__Written task__.
Can you edit the records below so that every "List VII" becomes "List 7", with nothing else changed and the pictures left out of your answer?

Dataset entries

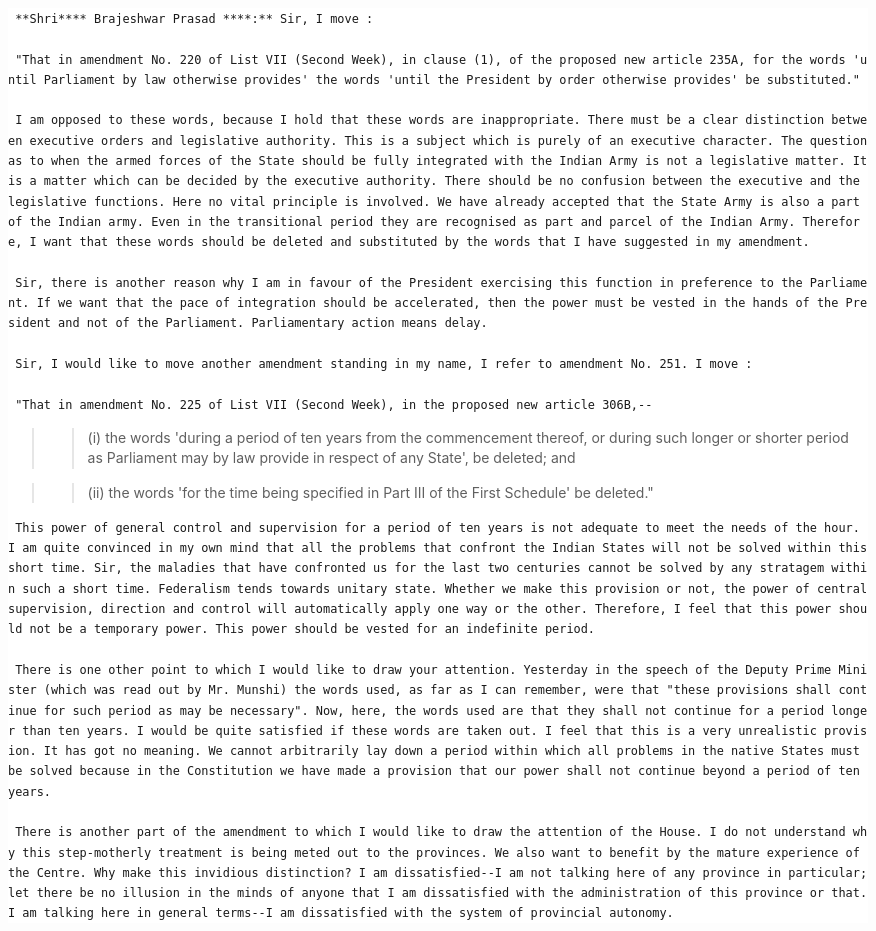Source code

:      **Shri**** Brajeshwar Prasad ****:** Sir, I move :

     "That in amendment No. 220 of List VII (Second Week), in clause (1), of the proposed new article 235A, for the words 'until Parliament by law otherwise provides' the words 'until the President by order otherwise provides' be substituted."

     I am opposed to these words, because I hold that these words are inappropriate. There must be a clear distinction between executive orders and legislative authority. This is a subject which is purely of an executive character. The question as to when the armed forces of the State should be fully integrated with the Indian Army is not a legislative matter. It is a matter which can be decided by the executive authority. There should be no confusion between the executive and the legislative functions. Here no vital principle is involved. We have already accepted that the State Army is also a part of the Indian army. Even in the transitional period they are recognised as part and parcel of the Indian Army. Therefore, I want that these words should be deleted and substituted by the words that I have suggested in my amendment.

     Sir, there is another reason why I am in favour of the President exercising this function in preference to the Parliament. If we want that the pace of integration should be accelerated, then the power must be vested in the hands of the President and not of the Parliament. Parliamentary action means delay.

     Sir, I would like to move another amendment standing in my name, I refer to amendment No. 251. I move :

     "That in amendment No. 225 of List VII (Second Week), in the proposed new article 306B,--

> > (i) the words 'during a period of ten years from the commencement thereof,
or during such longer or shorter period as Parliament may by law provide in
respect of any State', be deleted; and

>>

>> (ii) the words 'for the time being specified in Part III of the First
Schedule' be deleted."

     This power of general control and supervision for a period of ten years is not adequate to meet the needs of the hour. I am quite convinced in my own mind that all the problems that confront the Indian States will not be solved within this short time. Sir, the maladies that have confronted us for the last two centuries cannot be solved by any stratagem within such a short time. Federalism tends towards unitary state. Whether we make this provision or not, the power of central supervision, direction and control will automatically apply one way or the other. Therefore, I feel that this power should not be a temporary power. This power should be vested for an indefinite period.

     There is one other point to which I would like to draw your attention. Yesterday in the speech of the Deputy Prime Minister (which was read out by Mr. Munshi) the words used, as far as I can remember, were that "these provisions shall continue for such period as may be necessary". Now, here, the words used are that they shall not continue for a period longer than ten years. I would be quite satisfied if these words are taken out. I feel that this is a very unrealistic provision. It has got no meaning. We cannot arbitrarily lay down a period within which all problems in the native States must be solved because in the Constitution we have made a provision that our power shall not continue beyond a period of ten years.

     There is another part of the amendment to which I would like to draw the attention of the House. I do not understand why this step-motherly treatment is being meted out to the provinces. We also want to benefit by the mature experience of the Centre. Why make this invidious distinction? I am dissatisfied--I am not talking here of any province in particular; let there be no illusion in the minds of anyone that I am dissatisfied with the administration of this province or that. I am talking here in general terms--I am dissatisfied with the system of provincial autonomy.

__Response for this exercise__.
Source code

:      **Shri**** Brajeshwar Prasad ****:** Sir, I move :

     "That in amendment No. 220 of List 7 (Second Week), in clause (1), of the proposed new article 235A, for the words 'until Parliament by law otherwise provides' the words 'until the President by order otherwise provides' be substituted."

     I am opposed to these words, because I hold that these words are inappropriate. There must be a clear distinction between executive orders and legislative authority. This is a subject which is purely of an executive character. The question as to when the armed forces of the State should be fully integrated with the Indian Army is not a legislative matter. It is a matter which can be decided by the executive authority. There should be no confusion between the executive and the legislative functions. Here no vital principle is involved. We have already accepted that the State Army is also a part of the Indian army. Even in the transitional period they are recognised as part and parcel of the Indian Army. Therefore, I want that these words should be deleted and substituted by the words that I have suggested in my amendment.

     Sir, there is another reason why I am in favour of the President exercising this function in preference to the Parliament. If we want that the pace of integration should be accelerated, then the power must be vested in the hands of the President and not of the Parliament. Parliamentary action means delay.

     Sir, I would like to move another amendment standing in my name, I refer to amendment No. 251. I move :

     "That in amendment No. 225 of List 7 (Second Week), in the proposed new article 306B,--

> > (i) the words 'during a period of ten years from the commencement thereof,
or during such longer or shorter period as Parliament may by law provide in
respect of any State', be deleted; and

>>

>> (ii) the words 'for the time being specified in Part III of the First
Schedule' be deleted."

     This power of general control and supervision for a period of ten years is not adequate to meet the needs of the hour. I am quite convinced in my own mind that all the problems that confront the Indian States will not be solved within this short time. Sir, the maladies that have confronted us for the last two centuries cannot be solved by any stratagem within such a short time. Federalism tends towards unitary state. Whether we make this provision or not, the power of central supervision, direction and control will automatically apply one way or the other. Therefore, I feel that this power should not be a temporary power. This power should be vested for an indefinite period.

     There is one other point to which I would like to draw your attention. Yesterday in the speech of the Deputy Prime Minister (which was read out by Mr. Munshi) the words used, as far as I can remember, were that "these provisions shall continue for such period as may be necessary". Now, here, the words used are that they shall not continue for a period longer than ten years. I would be quite satisfied if these words are taken out. I feel that this is a very unrealistic provision. It has got no meaning. We cannot arbitrarily lay down a period within which all problems in the native States must be solved because in the Constitution we have made a provision that our power shall not continue beyond a period of ten years.

     There is another part of the amendment to which I would like to draw the attention of the House. I do not understand why this step-motherly treatment is being meted out to the provinces. We also want to benefit by the mature experience of the Centre. Why make this invidious distinction? I am dissatisfied--I am not talking here of any province in particular; let there be no illusion in the minds of anyone that I am dissatisfied with the administration of this province or that. I am talking here in general terms--I am dissatisfied with the system of provincial autonomy.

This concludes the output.